My daughter was partly raised by a marvelous Mexican family that spoke only Spanish in Oakland California. When she was two, my wife and I moved to Mexico for a year. I had worried we might not be safe. Turned out we were far safer in the Interior of that country than we were in the states and the strangers we met were unfailingly kind and especially sweet to children. During the book writing, I checked my colloquial Spanish (I’d taken the formal language in school) with a young woman who worked with illegal immigrants in southern California and she strengthened my impression of their altruism. Most of them help each other and easily identify with others who are oppressed. It saddens me that many in the United States are so angry at the illegal immigrant community, especially since, unless we’re Native American Indian, we’re all immigrants!
Yes. I was hoping this story would be hard to put down, once someone started reading. I wanted the pace and the prose to be fast, most of the time. But there were other reasons. Angel is shy, under-socialized, home-schooled. She has not had girl friends or confidants. Talking to adults, except for her mother, feels awkward. The men in her life have often flirted with her, making their conversation unwelcome. With the Mexican-American community, there can exist a bit of a language barrier so their English conversations tend to be less wordy.
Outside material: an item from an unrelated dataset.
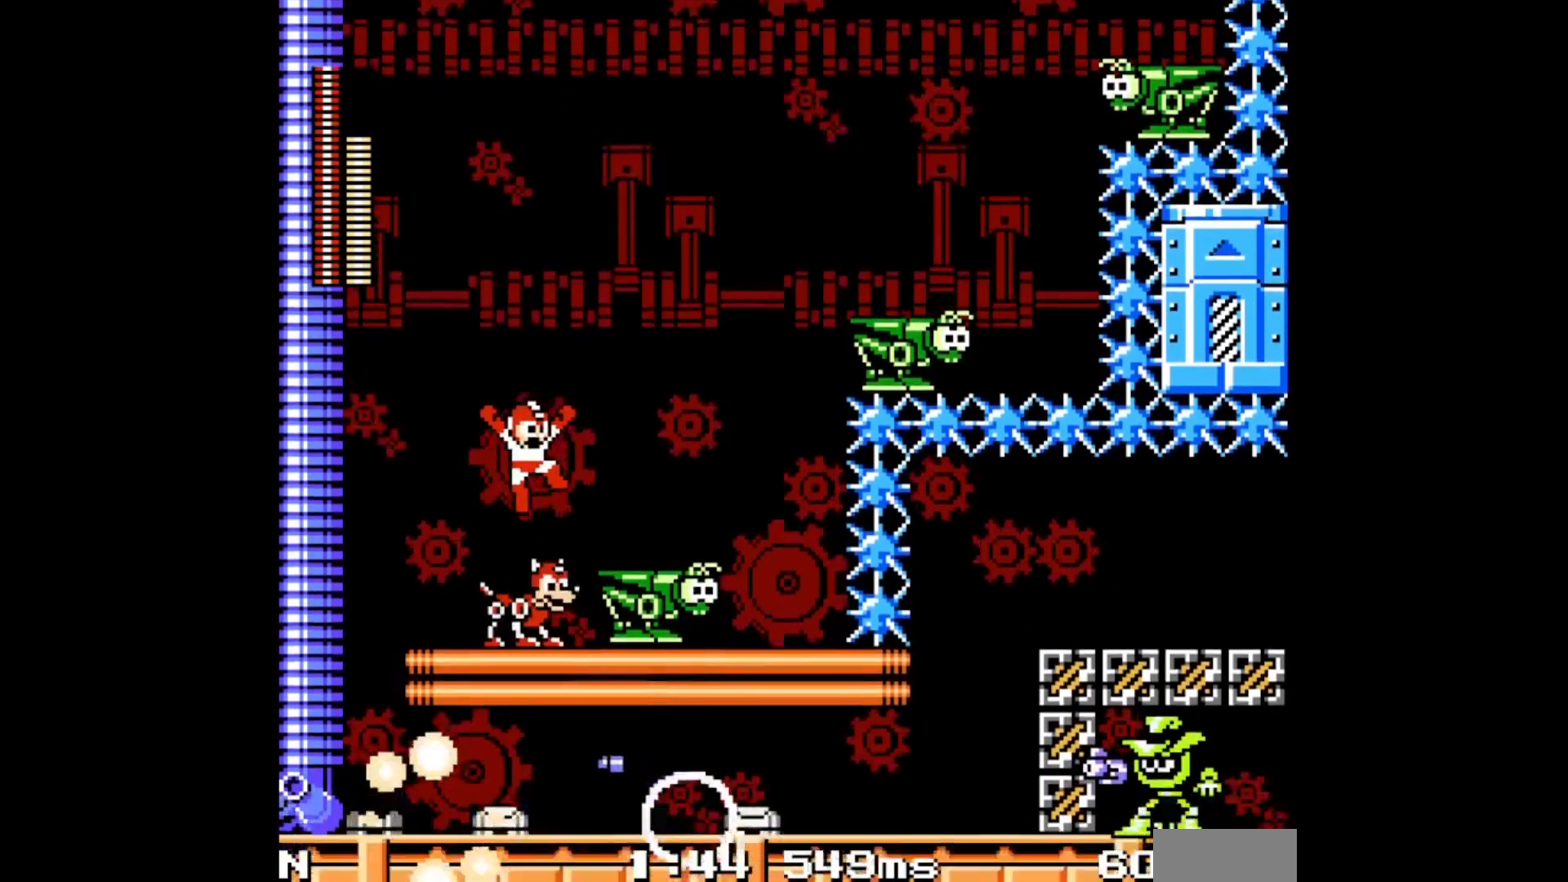
{"buttons": [], "events": [[183, "R1", "down"], [200, "A", "down"], [300, "A", "up"], [300, "R1", "up"]]}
I also thought Desert Angel would make a great film and could see it playing out in my mind. If Desert Angel were a movie, are there any actor’s you’d have in mind for the lead roles?
Angel needs to be fourteenish, blondish, gritty, tenacious, and almost terminally self-reliant. – Kristen Stewart (The Runaways)
Scotty, slick and venomous. (the killer) – John Hawkes (Winter’s Bone)
Rita, steadfast and perceptive. (the woman that takes Angel into her home) – Rosario Dawson (Unstoppable)
Vincente, a hard-working fun-loving hot-headed. (Rita’s husband) – Michael Peña (Tower Heist)
Momo, strong, good-looking, inexperienced but willing to risk. (the boy that tries to help Angel) – Victor Rasuk (Stop-Loss)
Ramon, kind, but tough and unflappable. (a leader in the immigrant community) – Edward James Olmos (Battlestar Galactica)
the Director, a person who can blend the combination of edgy thriller and the marvelous, impossible enigma of adolescent girls.
– Catherine Hardwicke (Twilight)
When you’re not writing what do you like to read? Which books would you recommend to those who enjoyed Desert Angel?
I love to read fiction books that that have rich believable characters, books that grab me from the first page and don’t let go.
I also read non-fiction books about Decision Making and other brain operations. I love that research is indicating human beings are not as reason-driven as we’d like to believe.
For Desert Angel readers, I’d recommend The Killer’s Cousin by Nancy Werlin – chilling, eerie relationship between a boy (murderer?) and his younger female cousin; Down the Rabbit Hole by Peter Abrahams – marvelous funny girl protagonist solves a crime; Peace Like a River – great characters, multi-layered story. And readers might like my previous book that won the 2011 Young Adult Edgar Award, The Interrogation of Gabriel James – a boy grilled by the police about his role in two killings resulting from his effort to help a shy girl with a bizarre home life.
Finally, do you have any tips for aspiring writers out there?
1) The better you examine and understand your own feelings, motivations, decisions, and those of people you encounter, the better and more realistically you’ll be able to
write. Characters are more important than plot to a story. Believable characters help a reader stay engaged and care about what is going to happen next.
2) Analyze what you like when you read and ask, how is the author capturing me? What makes the dialog effective? How are the characters described?
When you watch a movie or play, ask the same kind of questions: Why is this actress so convincing and another, not? How does the movie maker create mood and setting besides using music?
3) Write about things that intrigue you or trouble you. Turn your mind loose and see what ideas surface as you type away.